Does anyone here have there kids in School in egypt? How old is she/he? I Want know how much its cost in a year?

Best regards / ummaryam


----------



## txlstewart (Jun 20, 2010)

It ranges in price and quality of facilities and quality of the teachers. 

There are many, many threads on this subject already on this forum. You will find a lot of good information about many schools in those threads, discussing language schools as well as those that follow the curriculum of another country. Please look through them as they have lots of good information for you! 

Sent from my iPhone using ExpatForum


----------



## Whitedesert (Oct 9, 2011)

I agree. It is pretty wide. At CAC I paid over 6 thousand dollars per semester for my daughter, (Grade 8) excluding a large non re-imbursable entrance fee. Must be about 7k now. This is possibly (I dont really know) the top end of the scale, and I suspect you can get good schooling for less. 

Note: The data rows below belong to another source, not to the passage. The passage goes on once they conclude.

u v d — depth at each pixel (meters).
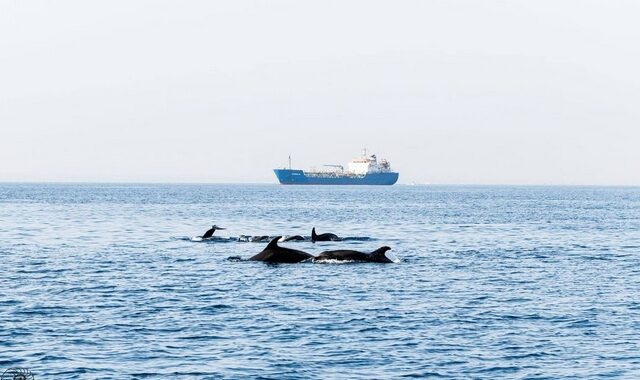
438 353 45.41
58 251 101.00
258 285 69.94
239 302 61.03
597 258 97.19
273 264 85.69
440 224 167.12
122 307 58.56
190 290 66.88
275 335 49.44
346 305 60.00
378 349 46.12
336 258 86.88
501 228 156.50
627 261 93.81
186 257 93.69
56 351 44.94
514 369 42.38
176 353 44.88
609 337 49.62
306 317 55.16
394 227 155.38
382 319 54.56
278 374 40.97
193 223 164.00
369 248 107.12
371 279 74.19
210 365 42.50
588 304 61.38
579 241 125.62
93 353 44.69
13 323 52.19
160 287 68.50
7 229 141.75
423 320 54.38
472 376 41.09
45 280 72.50
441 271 81.00
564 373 41.75
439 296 64.56
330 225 159.62
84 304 59.66
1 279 73.00
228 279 73.69
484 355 45.06
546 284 72.31
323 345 46.97
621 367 42.91
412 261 90.31
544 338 49.22
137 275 76.38
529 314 56.88
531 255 100.19
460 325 52.78
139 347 46.09
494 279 75.31
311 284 70.62
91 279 73.38
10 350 45.03
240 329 51.09
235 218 184.00
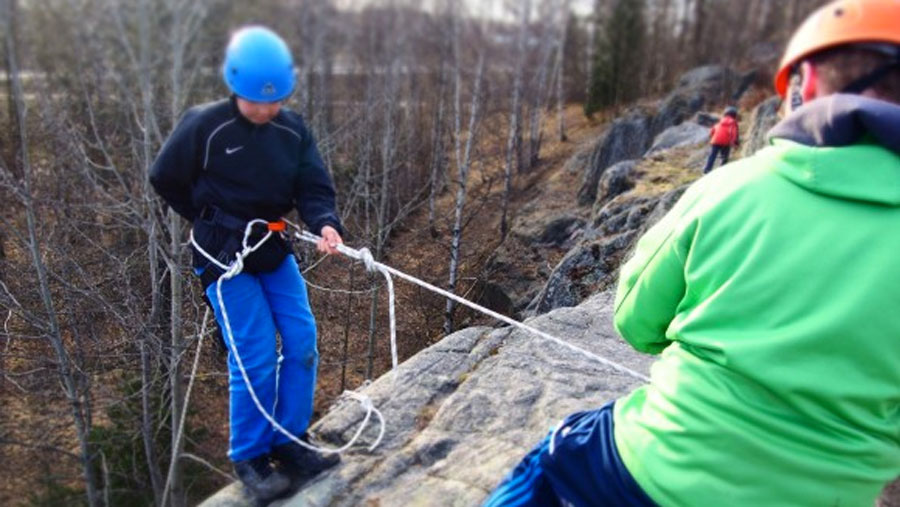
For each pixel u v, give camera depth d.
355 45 37.38
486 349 4.17
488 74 28.98
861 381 1.45
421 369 3.89
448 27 30.39
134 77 10.27
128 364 10.45
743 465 1.53
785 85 1.68
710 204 1.60
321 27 27.97
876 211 1.44
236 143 2.70
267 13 21.34
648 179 14.87
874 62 1.43
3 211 11.86
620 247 10.30
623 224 11.77
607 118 33.75
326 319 14.83
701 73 27.45
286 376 2.95
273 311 2.95
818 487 1.50
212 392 10.90
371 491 2.97
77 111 12.41
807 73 1.55
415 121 24.58
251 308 2.82
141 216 8.64
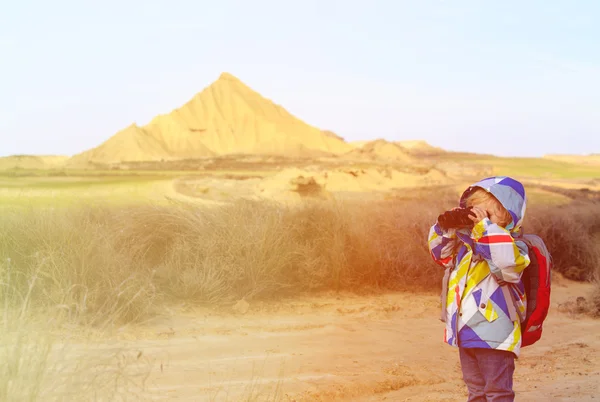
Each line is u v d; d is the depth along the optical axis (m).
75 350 4.86
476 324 3.61
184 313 8.04
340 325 8.18
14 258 7.93
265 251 9.61
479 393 3.74
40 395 3.51
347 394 5.39
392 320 8.67
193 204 10.77
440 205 14.31
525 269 3.69
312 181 27.16
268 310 8.71
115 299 7.14
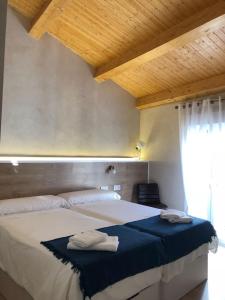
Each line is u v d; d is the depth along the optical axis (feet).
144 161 16.17
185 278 8.37
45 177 11.91
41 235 7.09
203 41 10.42
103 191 12.98
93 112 14.52
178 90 13.94
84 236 6.41
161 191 15.52
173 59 12.04
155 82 14.39
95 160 13.82
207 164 12.96
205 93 13.16
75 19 11.50
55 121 12.96
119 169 14.88
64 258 5.71
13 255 6.98
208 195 12.96
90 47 13.03
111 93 15.40
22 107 11.87
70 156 13.52
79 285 5.16
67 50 13.48
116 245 6.24
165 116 15.44
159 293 7.34
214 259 11.03
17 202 9.80
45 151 12.60
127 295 6.07
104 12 10.64
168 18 9.93
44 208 10.21
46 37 12.73
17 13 11.82
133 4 9.82
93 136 14.51
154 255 6.85
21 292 6.72
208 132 12.91
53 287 5.45
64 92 13.32
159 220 9.20
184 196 14.19
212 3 8.71
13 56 11.64
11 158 11.20
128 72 14.26
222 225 12.44
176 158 14.74
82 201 11.66
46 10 10.55
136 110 16.83
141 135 16.88
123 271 5.95
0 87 2.39
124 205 11.40
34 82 12.27
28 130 12.04
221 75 11.96
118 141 15.78
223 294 8.40
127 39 11.64
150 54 11.29
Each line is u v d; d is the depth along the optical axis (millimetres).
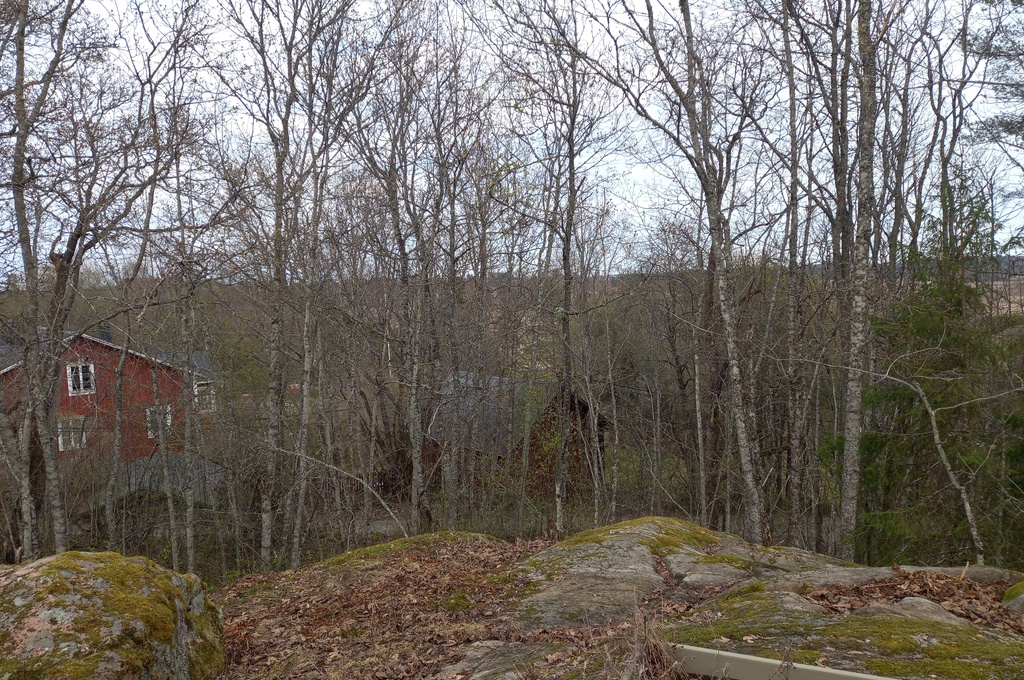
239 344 19078
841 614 4941
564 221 19047
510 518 21062
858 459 12703
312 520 19016
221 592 8984
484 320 19922
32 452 15703
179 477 18625
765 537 12820
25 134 13328
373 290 20203
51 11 14258
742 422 13664
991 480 11195
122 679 4277
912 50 18672
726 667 4016
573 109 17328
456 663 5691
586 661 4621
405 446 20062
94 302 18516
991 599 5258
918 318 12164
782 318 19719
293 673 6117
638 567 7789
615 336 24266
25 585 4633
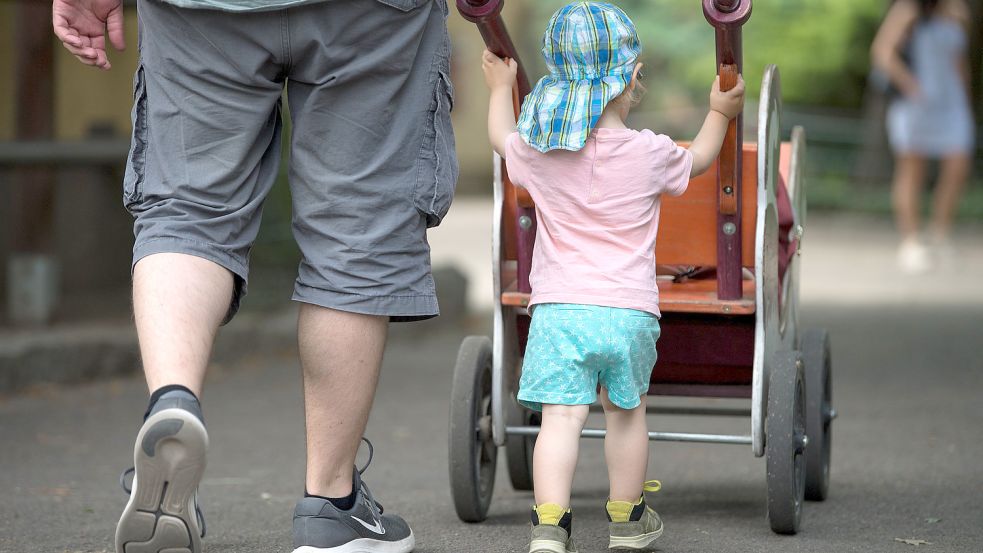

However, I suggest that you display the country you are from, that guides more accurate answers, and also provide the details you need answers on, so dont turn it around and say "have you got kids? what ages are they" Rather say I have x kids aged y, that would prompt those in a similiar position to you to repond, now everybody will need to ask you the obvious questions, before they can determine if they can add value or not. Just seems so much more practical.


----------



## meb01999 (Mar 13, 2011)

we pay 1800/month for nursery for our 2 year old, 30,000LE (5000USD) for our 3 year old and 40,000LE (6,200USD) for our 4 year old for a sub-par "international" (supposed canadian) education.

edited to add: really it depends on what kind of school you are interested in... there are language schools, "international" schools and genuine expat schools - and they range from 2000LE to 20,000USD.


----------